Taking a step back for a moment – this is difficult enough without the need to account for affiliates. Adding them in just muddies the water further.

Let’s take a look at the example below:

  • A customer is interested in buying a pair of trainers.
  • They have initially been influenced by brand communication from a specific brand owner both on and offline.
  • As part of their research process they also visit the blog of an independent influencer that they trust for clothing reviews (the affiliate).
  • Based on a detailed review on their blog click through to the specific brand owners website to view the trainers but don’t buy at this stage.
  • They make a couple of subsequent visits over the next few weeks to the brand owners’ site, again without buying.
  • Finally, they click through a re-targeting ad by the brand itself and buy the trainers.

This is clearly a fairly lengthy and complex buying decision.

Now, if the brand owner – as many still are – is using an oversimplified attribution model like Last-Click (which is the default in packages like Google 360 and Adobe Analytics), 100% of the credit for the sale is going to be given to the final re-targeting advert.

This is a gross over-simplification in anyone’s book – and an analysis that completely ignores the fairly pivotal contribution of the affiliates’ blog article about mid-way through the process.

So, not only is this approach failing to adequately unravel and attribute the incrementality of each of the various touchpoints in the customer journey.

It is also seriously undervaluing the impact of the affiliate’s marketing efforts which has implications for overall sales revenue and ROI if not correctly interpreted.

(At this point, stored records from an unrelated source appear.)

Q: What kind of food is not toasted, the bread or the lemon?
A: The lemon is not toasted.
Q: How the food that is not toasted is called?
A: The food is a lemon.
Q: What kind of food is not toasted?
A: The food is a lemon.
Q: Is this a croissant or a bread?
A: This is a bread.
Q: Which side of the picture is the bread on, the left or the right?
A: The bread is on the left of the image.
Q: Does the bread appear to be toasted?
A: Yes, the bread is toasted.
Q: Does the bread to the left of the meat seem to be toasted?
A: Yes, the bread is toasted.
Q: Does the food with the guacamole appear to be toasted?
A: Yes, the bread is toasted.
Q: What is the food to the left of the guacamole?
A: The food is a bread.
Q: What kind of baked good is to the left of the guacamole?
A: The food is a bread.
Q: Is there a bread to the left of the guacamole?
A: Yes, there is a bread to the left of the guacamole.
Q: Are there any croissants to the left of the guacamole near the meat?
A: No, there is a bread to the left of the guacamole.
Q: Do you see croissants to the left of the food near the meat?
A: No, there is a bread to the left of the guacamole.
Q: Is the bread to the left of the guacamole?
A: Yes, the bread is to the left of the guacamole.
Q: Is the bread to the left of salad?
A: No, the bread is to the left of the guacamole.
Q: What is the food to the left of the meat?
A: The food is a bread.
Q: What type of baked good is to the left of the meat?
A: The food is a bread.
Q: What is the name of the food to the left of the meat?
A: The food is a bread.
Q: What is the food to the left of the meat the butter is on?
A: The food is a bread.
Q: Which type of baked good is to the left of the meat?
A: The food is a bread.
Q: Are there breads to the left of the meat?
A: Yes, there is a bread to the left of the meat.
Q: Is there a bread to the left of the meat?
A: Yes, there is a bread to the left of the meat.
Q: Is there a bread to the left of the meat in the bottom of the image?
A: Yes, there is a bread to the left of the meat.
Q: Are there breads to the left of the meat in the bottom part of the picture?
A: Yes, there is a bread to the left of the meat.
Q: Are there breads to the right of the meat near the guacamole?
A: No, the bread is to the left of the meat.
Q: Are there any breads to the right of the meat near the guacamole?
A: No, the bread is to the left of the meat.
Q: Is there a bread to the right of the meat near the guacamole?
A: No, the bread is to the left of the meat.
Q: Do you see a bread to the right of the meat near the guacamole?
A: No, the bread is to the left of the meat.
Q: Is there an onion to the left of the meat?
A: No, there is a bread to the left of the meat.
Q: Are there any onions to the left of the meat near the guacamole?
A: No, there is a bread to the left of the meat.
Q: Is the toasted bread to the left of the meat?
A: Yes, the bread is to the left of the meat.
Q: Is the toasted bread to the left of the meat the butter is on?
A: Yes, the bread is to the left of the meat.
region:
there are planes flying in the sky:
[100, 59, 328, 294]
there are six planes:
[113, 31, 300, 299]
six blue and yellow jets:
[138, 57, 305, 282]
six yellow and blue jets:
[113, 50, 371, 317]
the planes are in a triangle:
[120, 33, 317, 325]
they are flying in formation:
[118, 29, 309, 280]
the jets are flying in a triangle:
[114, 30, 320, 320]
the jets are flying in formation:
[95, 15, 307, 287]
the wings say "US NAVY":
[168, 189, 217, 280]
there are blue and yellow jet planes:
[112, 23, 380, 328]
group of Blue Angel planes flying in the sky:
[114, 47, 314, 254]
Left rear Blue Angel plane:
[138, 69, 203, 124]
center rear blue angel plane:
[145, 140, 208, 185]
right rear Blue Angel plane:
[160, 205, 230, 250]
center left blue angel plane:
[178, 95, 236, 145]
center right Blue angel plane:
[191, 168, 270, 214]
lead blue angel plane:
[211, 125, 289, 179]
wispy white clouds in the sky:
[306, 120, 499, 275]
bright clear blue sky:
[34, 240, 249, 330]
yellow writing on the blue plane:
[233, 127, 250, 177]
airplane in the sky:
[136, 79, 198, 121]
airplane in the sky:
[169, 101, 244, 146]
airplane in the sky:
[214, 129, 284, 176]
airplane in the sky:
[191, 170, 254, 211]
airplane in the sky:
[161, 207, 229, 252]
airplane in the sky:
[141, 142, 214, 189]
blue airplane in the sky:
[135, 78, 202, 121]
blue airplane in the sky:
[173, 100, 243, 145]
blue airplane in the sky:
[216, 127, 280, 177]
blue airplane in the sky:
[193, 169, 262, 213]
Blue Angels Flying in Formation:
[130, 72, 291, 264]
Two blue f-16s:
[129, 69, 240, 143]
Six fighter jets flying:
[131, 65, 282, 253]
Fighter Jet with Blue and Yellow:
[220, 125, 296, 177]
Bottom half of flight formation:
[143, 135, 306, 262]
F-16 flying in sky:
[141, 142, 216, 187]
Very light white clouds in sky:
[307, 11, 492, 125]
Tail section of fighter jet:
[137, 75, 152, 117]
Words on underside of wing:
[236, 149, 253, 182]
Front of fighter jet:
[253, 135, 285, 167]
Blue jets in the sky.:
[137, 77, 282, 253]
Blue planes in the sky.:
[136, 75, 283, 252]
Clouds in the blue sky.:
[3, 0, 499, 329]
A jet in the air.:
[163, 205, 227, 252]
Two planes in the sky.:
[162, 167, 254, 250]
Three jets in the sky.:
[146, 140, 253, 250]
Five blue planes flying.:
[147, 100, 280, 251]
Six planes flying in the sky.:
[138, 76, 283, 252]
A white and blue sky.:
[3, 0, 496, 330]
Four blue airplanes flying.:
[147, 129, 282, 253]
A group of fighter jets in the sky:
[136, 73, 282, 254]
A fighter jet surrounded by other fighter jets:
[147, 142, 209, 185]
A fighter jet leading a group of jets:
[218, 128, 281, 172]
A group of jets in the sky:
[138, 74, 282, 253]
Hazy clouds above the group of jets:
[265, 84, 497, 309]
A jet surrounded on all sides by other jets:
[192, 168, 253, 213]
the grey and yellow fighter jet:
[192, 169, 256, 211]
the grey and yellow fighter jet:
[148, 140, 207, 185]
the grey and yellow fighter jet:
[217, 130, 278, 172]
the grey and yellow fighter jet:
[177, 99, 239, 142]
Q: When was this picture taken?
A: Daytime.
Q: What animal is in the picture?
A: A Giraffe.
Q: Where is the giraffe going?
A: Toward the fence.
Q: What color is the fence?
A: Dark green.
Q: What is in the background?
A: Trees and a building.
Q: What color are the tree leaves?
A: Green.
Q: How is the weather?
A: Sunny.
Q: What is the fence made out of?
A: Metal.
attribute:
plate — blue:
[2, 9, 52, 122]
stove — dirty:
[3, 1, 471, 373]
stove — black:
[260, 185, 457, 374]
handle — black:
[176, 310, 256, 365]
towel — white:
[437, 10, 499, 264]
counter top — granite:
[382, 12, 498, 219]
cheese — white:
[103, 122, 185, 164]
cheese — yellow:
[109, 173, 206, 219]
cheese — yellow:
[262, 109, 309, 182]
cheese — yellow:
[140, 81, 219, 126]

What you need is an attribution approach that is able to value your affiliate marketing contribution across the customer journey as:

  • Introducer
  • Influencer
  • Closer

And that is granular enough to cut and slice the data across channel, campaign and event visit level views.

And answer some of the key questions you need to be asking around affiliate marketing including:

  • What affiliate campaigns are really impacting our sales and ROI?
  • What types of activity really deliver incremental sales?
  • Where in the funnel are affiliate marketing campaigns impacting conversion?
  • What is the true cost of these campaigns and impact on ROAS?
  • Are affiliate campaigns impacting performance in ways we simply can’t “see” right now?

Even moving your analysis on from Last Click to other slightly more sophisticated multi-touch attribution models like Linear, U-shaped and Time Decay – with all of their limitations – only partly gets you to where you need to be in attribution terms.

Why your underlying data is as important as your choice of attribution model


Before we move on to take a look at how you get this granular and journey-based view of your affiliate marketing contribution it also important to highlight an additional issue – that is as (if not more) important – as the type of attribution model you choose to apply.

That is the quality of the underlying data you are feeding into your analysis.

And again, this is where common packages like Google 360 can seriously skew the view that you get on the real impact of your affiliate marketing efforts – and the wider customer journey – due to the limited way they analyse web-based activity.

It has been widely covered that they do a pretty poor job of stitching together data from multiple web visits, across multiple devices and time periods in order to create a useful picture of individual customer journeys.

The chart below shows that using deterministic analytics data only (i.e. pixel and cookie data) – to create a picture of the individual’s behaviour behind their multiple devices – even where advanced session joining algorithms are employed as with Google 360 – generates data that is around 80% incorrect.

The alternative approach being used by QueryClick’s Corvidae platform in this example, is a Machine Learning model approach, which effectively rebuilds that data for a much more accurate picture.

So, getting your underlying data right is foundational – before you use it to better assess your affiliate marketing efforts.